Published online by Cambridge University Press: 22 March 2010
The Aristotle basic complexity score and the risk adjustment in congenital cardiac surgery-1 method were developed and used to compare outcomes of congenital cardiac surgery. Both methods were used to compare results of procedures performed on our patients in Croatian cardiosurgical centres and results of procedures were taken abroad.
The study population consisted of all patients with congenital cardiac disease born to Croatian residents between 1 October, 2002 and 1 October, 2007 undergoing a cardiovascular operation during this period.
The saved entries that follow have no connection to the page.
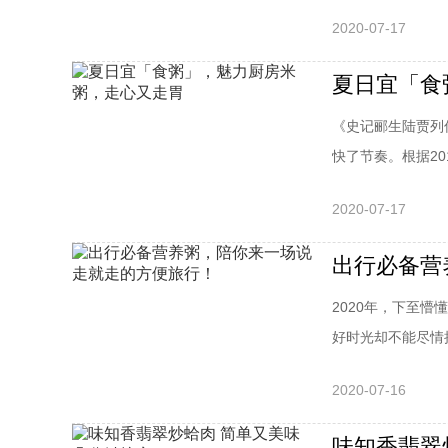
2020-07-17
夏日宜「食
《史记郦生陆贾列
快了节奏。根据201
2020-07-17
出行必备营
2020年，下至
好时光却不能尽情挥
2020-07-16
味知香翡翠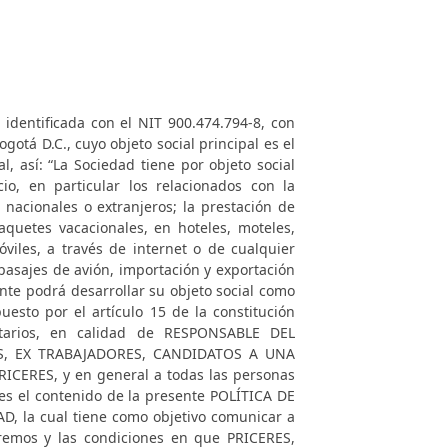
 identificada con el NIT 900.474.794-8, con
ogotá D.C., cuyo objeto social principal es el
al, así: “La Sociedad tiene por objeto social
cio, en particular los relacionados con la
 nacionales o extranjeros; la prestación de
aquetes vacacionales, en hoteles, moteles,
viles, a través de internet o de cualquier
pasajes de avión, importación y exportación
mente podrá desarrollar su objeto social como
esto por el artículo 15 de la constitución
ntarios, en calidad de RESPONSABLE DEL
ES, EX TRABAJADORES, CANDIDATOS A UNA
RICERES
, y en general a todas las personas
les el contenido de la presente POLÍTICA DE
 la cual tiene como objetivo comunicar a
zaremos y las condiciones en que
PRICERES
,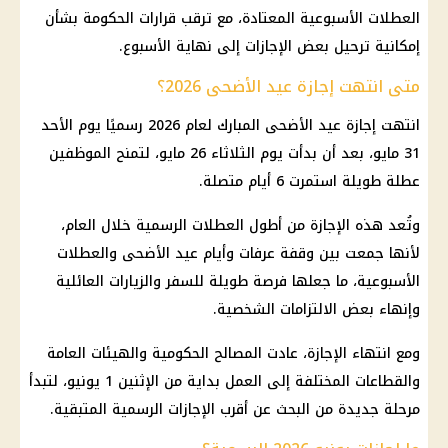
العطلات الأسبوعية المعتادة، مع ترقب قرارات الحكومة بشأن
إمكانية ترحيل بعض الإجازات إلى نهاية الأسبوع.
متى انتهت إجازة عيد الأضحى 2026؟
انتهت إجازة عيد الأضحى المبارك لعام 2026 رسميًا يوم الأحد
31 مايو، بعد أن بدأت يوم الثلاثاء 26 مايو، لتمنح الموظفين
عطلة طويلة استمرت 6 أيام متصلة.
وتُعد هذه الإجازة من أطول العطلات الرسمية خلال العام،
لأنها جمعت بين وقفة عرفات وأيام عيد الأضحى والعطلات
الأسبوعية، ما جعلها فرصة طويلة للسفر والزيارات العائلية
وإنهاء بعض الالتزامات الشخصية.
ومع انتهاء الإجازة، عادت المصالح الحكومية والهيئات العامة
والقطاعات المختلفة إلى العمل بداية من الإثنين 1 يونيو، لتبدأ
مرحلة جديدة من البحث عن أقرب الإجازات الرسمية المتبقية.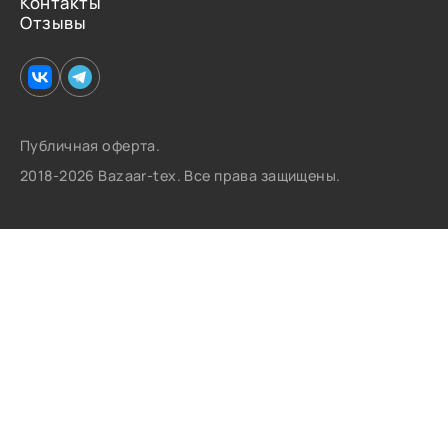
Контакты
Отзывы
Публичная оферта.
2018-2026 Bazaar-tex. Все права защищены.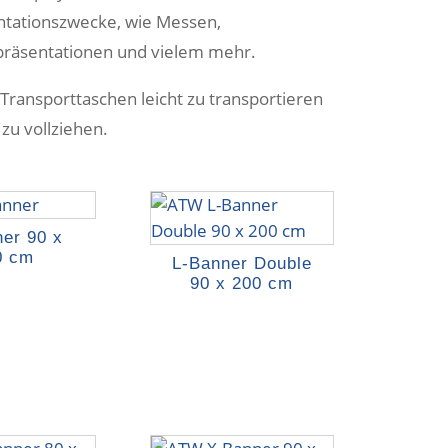
entationszwecke, wie Messen,
präsentationen und vielem mehr.
 Transporttaschen leicht zu transportieren
zu vollziehen.
er 90 x
0 cm
L-Banner Double
90 x 200 cm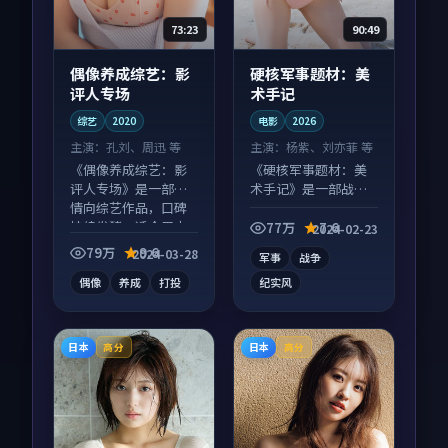
73:23
90:49
偶像养成综艺：影
硬核军事题材：美
评人专场
术手记
综艺
2020
电影
2026
主演：
孔刘、周迅 等
主演：
杨紫、刘亦菲 等
《偶像养成综艺：影
《硬核军事题材：美
评人专场》是一部爱
术手记》是一部战争
情向综艺作品，口碑
向电影作品，以人物
持续发酵，适合周末
成长为内核，情感戏
77万
7.6
2024-02-23
一口气刷完。
份扎实。
79万
9.6
2024-03-28
军事
战争
偶像
养成
打投
纪实风
日本
日本
高分
高分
Of the 556 operations, the Aristotle basic complexity score could be assigned to 553 operations and the risk adjustment in congenital cardiac surgery-1 method to 536 operations. Procedures were performed in two institutions in Croatia and seven institutions abroad. The average complexity for cardiac procedures performed in Croatia was significantly lower. With both systems, along with the increase in complexity, there is also an increase in mortality before discharge and postoperative length of stay. Only after the adjustment for complexity there are marked differences in mortality and occurrence of postoperative complications.
Both, the Aristotle basic complexity score and the risk adjustment in congenital cardiac surgery-1 method were predictive of in-hospital mortality as well as prolonged postoperative length to stay, and can be used as a tool in our country to evaluate a cardiosurgical model and recognise potential problems.